GOVERN asks: what policies govern the retention, access, and disposal of this data? A logging schema without a retention policy is incomplete. The policy must specify: how long operational logs are kept, how long governance logs are kept, who can access each type, and what the disposal process is. These are governance decisions, not engineering decisions — they should be made before the schema is implemented, not after.
Article 13 requires that AI systems deployed in contexts that affect users maintain documentation sufficient to explain what the system was asked and what it returned. If your command center produces client-facing outputs, this applies. The governance log tier in your schema is the documentation layer that satisfies this requirement. The operational log tier doesn't — it's too short-lived and too focused on debugging.
Critical thinking in this context means: diagnosing a failure requires evidence, and logs are the evidence. Without logs, the developer in the scenario cannot diagnose whether the hallucination was isolated or systematic. With a well-designed schema, the investigation reduces to a query: filter sessions in the relevant time window, filter by task_type, review output_previews for the pattern. The schema turns a three-day investigation into a ten-minute query.
Most logging schemas are designed forward — someone lists what seems useful and adds fields until it feels complete. The result is schemas that capture everything except the things you'll actually need. The three decisions below force a different approach: design backward from the queries, the retention cliff, and the never-log list. All three apply directly in the lab.
Before you write a single field, write down the two or three queries you will realistically need to run against your logs. Be specific. "Find all sessions in March 2025 that used the synthesis task type and had an error flag" is a query. "Review old logs" is not. Once you have the queries, identify which fields each query requires. If a field isn't required by any query, it's speculative — and speculative fields are overhead that adds storage cost and complicates schema evolution. Writing down the queries before the schema exposes what you actually need to capture, and — equally important — what you don't.

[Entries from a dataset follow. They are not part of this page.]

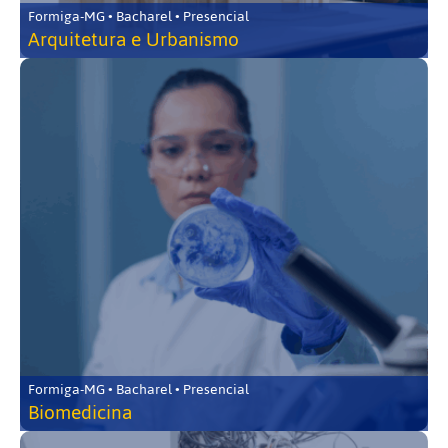
Formiga-MG • Bacharel • Presencial
Arquitetura e Urbanismo
Formiga-MG • Bacharel • Presencial
Biomedicina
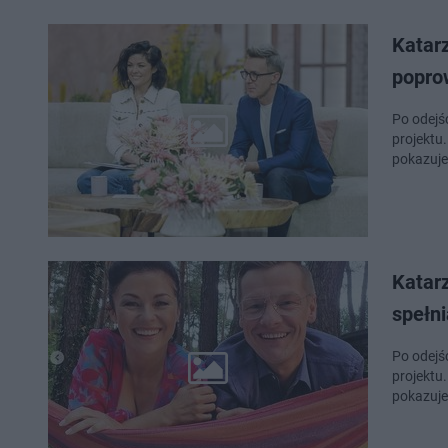
Katar
popro
Po odejś
projektu.
pokazuje
Katar
spełni
Po odejś
projektu.
pokazuje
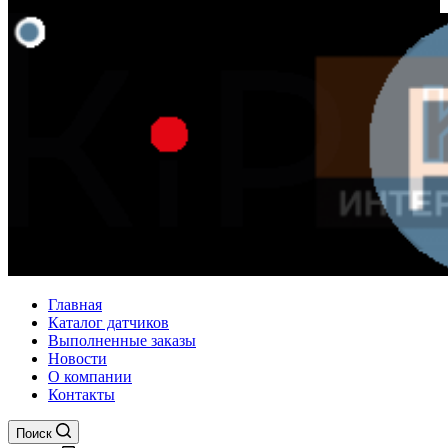
Главная
Каталог датчиков
Выполненные заказы
Новости
О компании
Контакты
Поиск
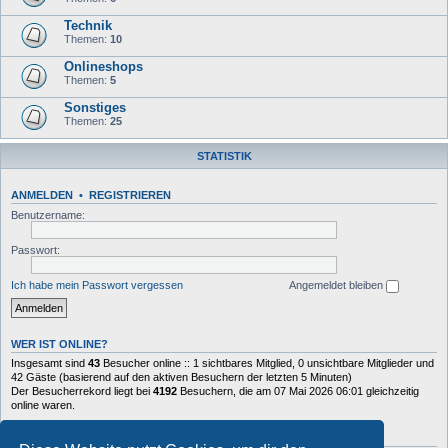
Technik
Themen:
10
Onlineshops
Themen:
5
Sonstiges
Themen:
25
STATISTIK
ANMELDEN
•
REGISTRIEREN
Benutzername:
Passwort:
Ich habe mein Passwort vergessen
Angemeldet bleiben
WER IST ONLINE?
Insgesamt sind
43
Besucher online :: 1 sichtbares Mitglied, 0 unsichtbare Mitglieder und
42 Gäste (basierend auf den aktiven Besuchern der letzten 5 Minuten)
Der Besucherrekord liegt bei
4192
Besuchern, die am 07 Mai 2026 06:01 gleichzeitig
online waren.
STATISTIK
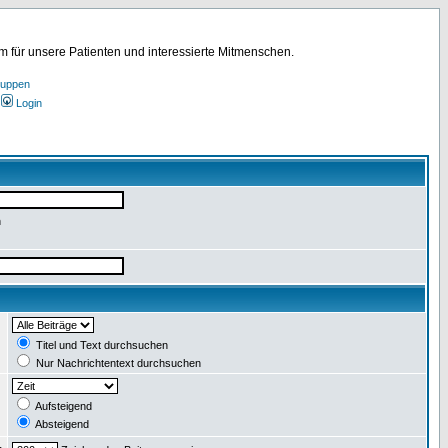
für unsere Patienten und interessierte Mitmenschen.
ruppen
Login
n
:
Titel und Text durchsuchen
Nur Nachrichtentext durchsuchen
:
Aufsteigend
Absteigend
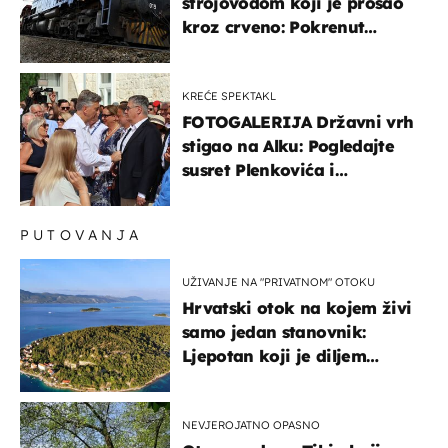
strojovođom koji je prošao
kroz crveno: Pokrenut
inspekcijski nadzor
KREĆE SPEKTAKL
FOTOGALERIJA Državni vrh
stigao na Alku: Pogledajte
susret Plenkovića i
Milanovića
PUTOVANJA
UŽIVANJE NA "PRIVATNOM" OTOKU
Hrvatski otok na kojem živi
samo jedan stanovnik:
Ljepotan koji je diljem
svijeta poznat po svojem
"bijelom zlatu"
NEVJEROJATNO OPASNO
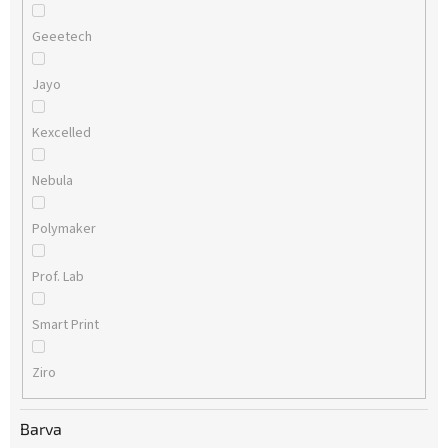
Geeetech
Jayo
Kexcelled
Nebula
Polymaker
Prof. Lab
Smart Print
Ziro
Barva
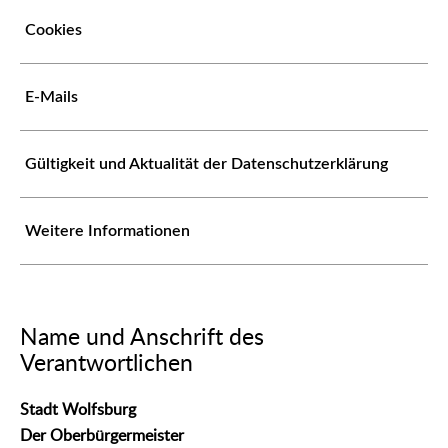
Cookies
E-Mails
Gültigkeit und Aktualität der Datenschutzerklärung
Weitere Informationen
Name und Anschrift des
Verantwortlichen
Stadt Wolfsburg
Der Oberbürgermeister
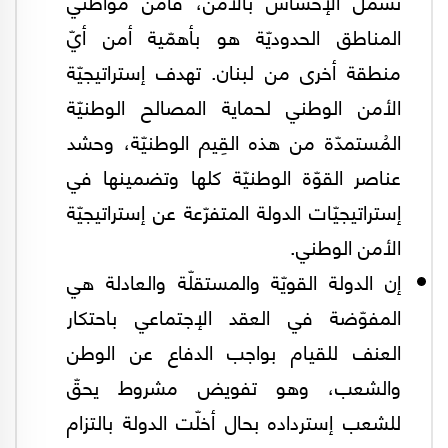
تشمل الإحساس بالأمن، فأمن مواطني
المناطق الحدوديّة هو بأهمّية أمن أيّ
منطقة أخرى من لبنان. تهدف إستراتيجيّة
الأمن الوطني لحماية المصالح الوطنيّة
المُستمدّة من هذه القِيم الوطنيّة، وحشد
عناصر القوّة الوطنيّة كلها وتضمينها في
إستراتيجيّات الدولة المتفرّعة عن إستراتيجيّة
الأمن الوطني.
إن الدولة القويّة والمستقلّة والعادلة هي
المفوّضة في العقد الإجتماعي باحتكار
العنف للقيام بواجب الدفاع عن الوطن
والشعب، وهو تفويض مشروط يحقّ
للشعب إسترداده بحال أخلّت الدولة بالتزام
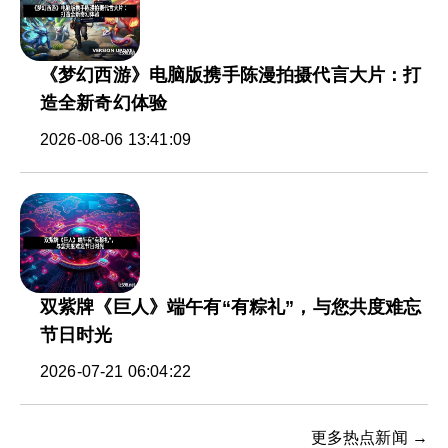
《梦幻西游》电脑版携手陈漫拍摄代言大片：打
造全新奇幻体验
2026-08-06 13:41:09
双紫牌《巨人》端午有“有粽礼”，与您共度难忘
节日时光
2026-07-21 06:04:22
更多热点新闻 →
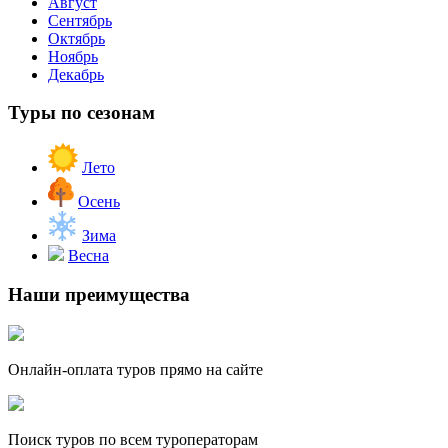
Август
Сентябрь
Октябрь
Ноябрь
Декабрь
Туры по сезонам
Лето
Осень
Зима
Весна
Наши преимущества
Онлайн-оплата туров прямо на сайте
Поиск туров по всем туроператорам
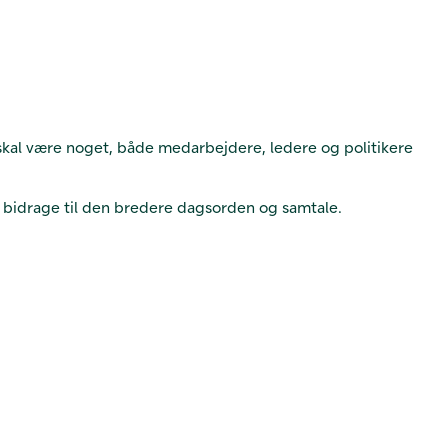
 skal være noget, både medarbejdere, ledere og politikere
an bidrage til den bredere dagsorden og samtale.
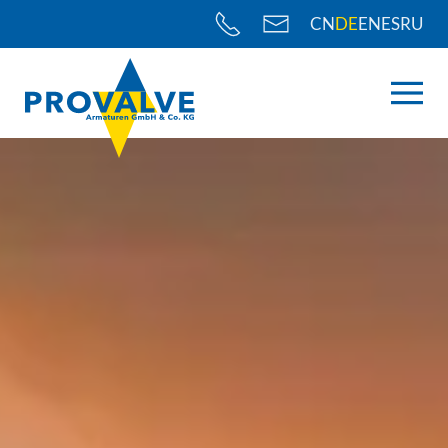
CN
DE
EN
ES
RU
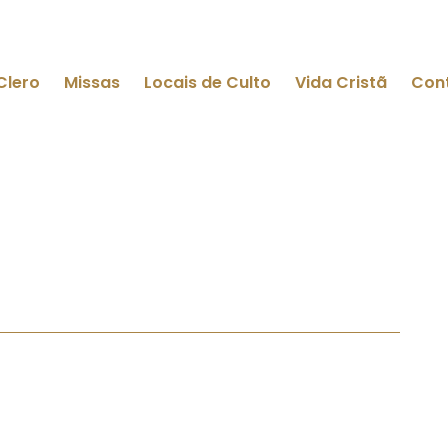
Clero
Missas
Locais de Culto
Vida Cristã
Con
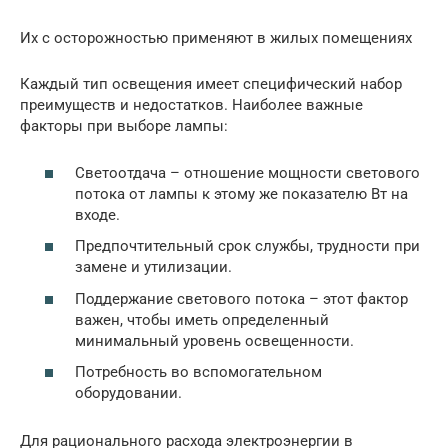
Их с осторожностью применяют в жилых помещениях
Каждый тип освещения имеет специфический набор
преимуществ и недостатков. Наиболее важные
факторы при выборе лампы:
Светоотдача – отношение мощности светового
потока от лампы к этому же показателю Вт на
входе.
Предпочтительный срок службы, трудности при
замене и утилизации.
Поддержание светового потока – этот фактор
важен, чтобы иметь определенный
минимальный уровень освещенности.
Потребность во вспомогательном
оборудовании.
Для рационального расхода электроэнергии в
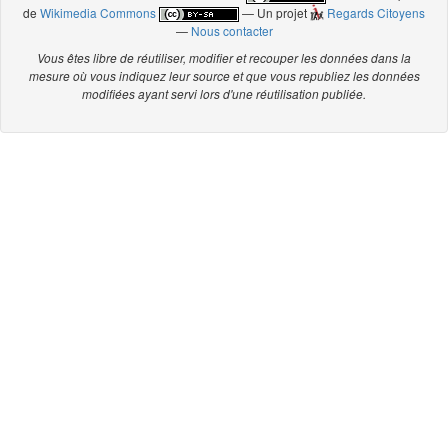
de
Wikimedia Commons
— Un projet
Regards Citoyens
—
Nous contacter
Vous êtes libre de réutiliser, modifier et recouper les données dans la
mesure où vous indiquez leur source et que vous republiez les données
modifiées ayant servi lors d'une réutilisation publiée.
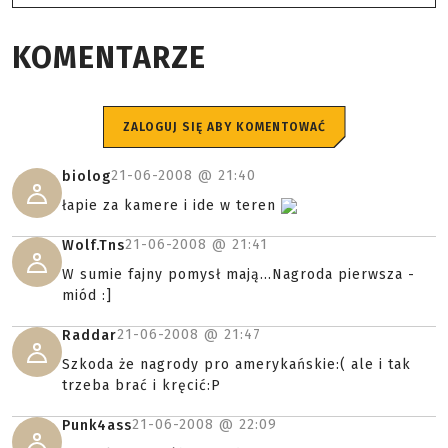
KOMENTARZE
ZALOGUJ SIĘ ABY KOMENTOWAĆ
21-06-2008 @
21:40
biolog
łapie za kamere i ide w teren
21-06-2008 @
21:41
Wolf.Tns
W sumie fajny pomysł mają...Nagroda pierwsza -
miód :]
21-06-2008 @
21:47
Raddar
Szkoda że nagrody pro amerykańskie:( ale i tak
trzeba brać i kręcić:P
21-06-2008 @
22:09
Punk4ass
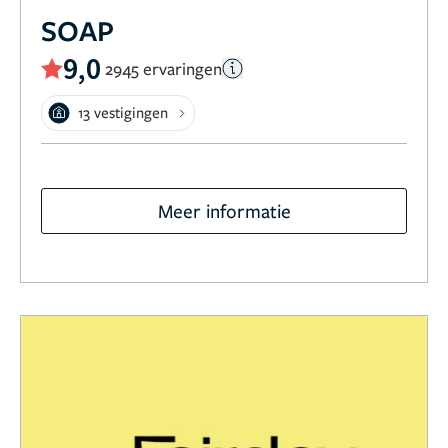
SOAP
9,0
2945 ervaringen
13 vestigingen
Meer informatie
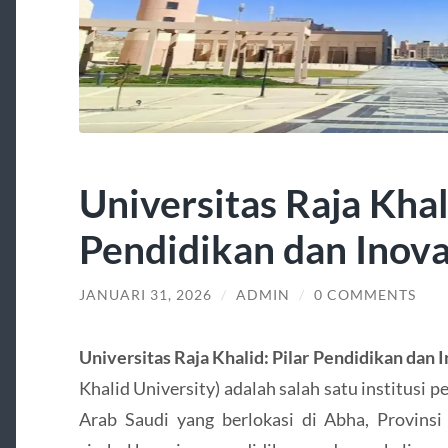
Universitas Raja Khali
Pendidikan dan Inova
JANUARI 31, 2026
/
ADMIN
/
0 COMMENTS
Universitas Raja Khalid: Pilar Pendidikan dan 
Khalid University) adalah salah satu institusi p
Arab Saudi yang berlokasi di Abha, Provinsi A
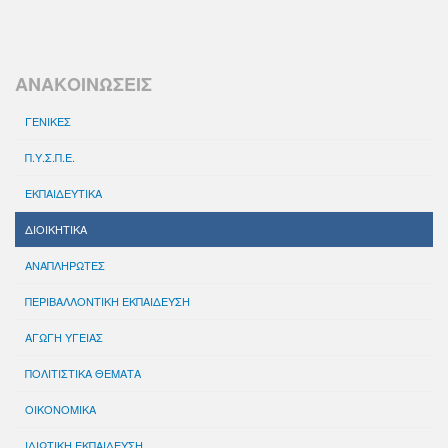
ΑΝΑΚΟΙΝΩΣΕΙΣ
ΓΕΝΙΚΕΣ
Π.Υ.Σ.Π.Ε.
ΕΚΠΑΙΔΕΥΤΙΚΑ
ΔΙΟΙΚΗΤΙΚΑ
ΑΝΑΠΛΗΡΩΤΕΣ
ΠΕΡΙΒΑΛΛΟΝΤΙΚΗ ΕΚΠΑΙΔΕΥΣΗ
ΑΓΩΓΗ ΥΓΕΙΑΣ
ΠΟΛΙΤΙΣΤΙΚΑ ΘΕΜΑΤΑ
ΟΙΚΟΝΟΜΙΚΑ
ΙΔΙΩΤΙΚΗ ΕΚΠΑΙΔΕΥΣΗ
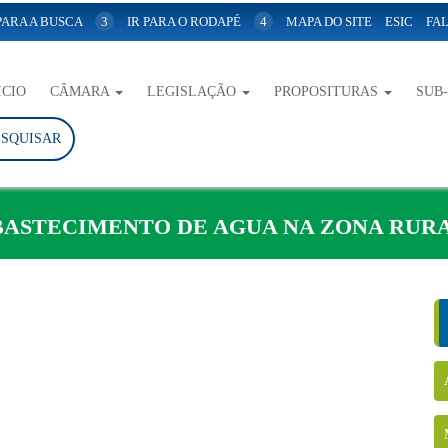
 PARA A BUSCA
3
IR PARA O RODAPÉ
4
MAPA DO SITE
ESIC
FAL
ICIO
CÂMARA
LEGISLAÇÃO
PROPOSITURAS
SUB
ESQUISAR
BASTECIMENTO DE AGUA NA ZONA RURA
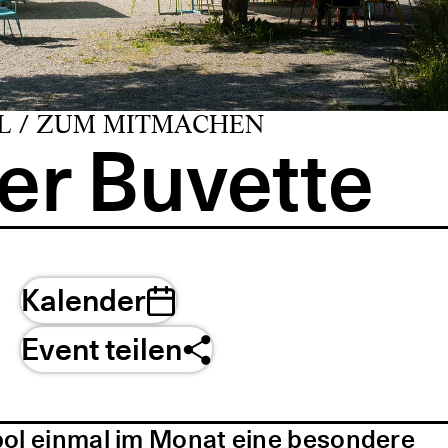
L / ZUM MITMACHEN
er Buvette
Kalender
Event teilen
pol einmal im Monat eine besondere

Operational logs have a short useful life — 30 to 90 days. After that, the specific session data isn't needed for debugging; patterns have either been addressed or become invisible. Governance logs may need to be kept for years — EU AI Act Article 13 and analogous frameworks require documentation of AI outputs that affect users for the duration of their potential legal relevance. Define both periods explicitly. Don't treat all logs the same: a single retention policy that applies uniformly either keeps operational data too long (storage cost, privacy liability) or deletes governance data too soon (compliance risk). The retention cliff is the boundary between those two regimes — you need to know where it is.
Every logging schema needs an explicit never-log list. Candidates include: raw user-supplied text that may contain PII, authentication credentials or API keys that users might paste into prompts, medical or legal content that creates liability if stored, and any content that would be problematic if subpoenaed. The input_hash and input_preview fields in the minimum viable schema are specifically designed to give you retrieval capability without storing raw input — but that design only works if raw input is explicitly excluded. The never-log list isn't a disclaimer at the bottom of the schema document. It's a constraint that shapes every field definition.
In the lab, the AI will ask you to justify each field you propose, check your retention policy against the operational vs. governance split, and push for at least two example queries before accepting the schema as complete. Start by writing down the queries — the rest of the schema design follows from there.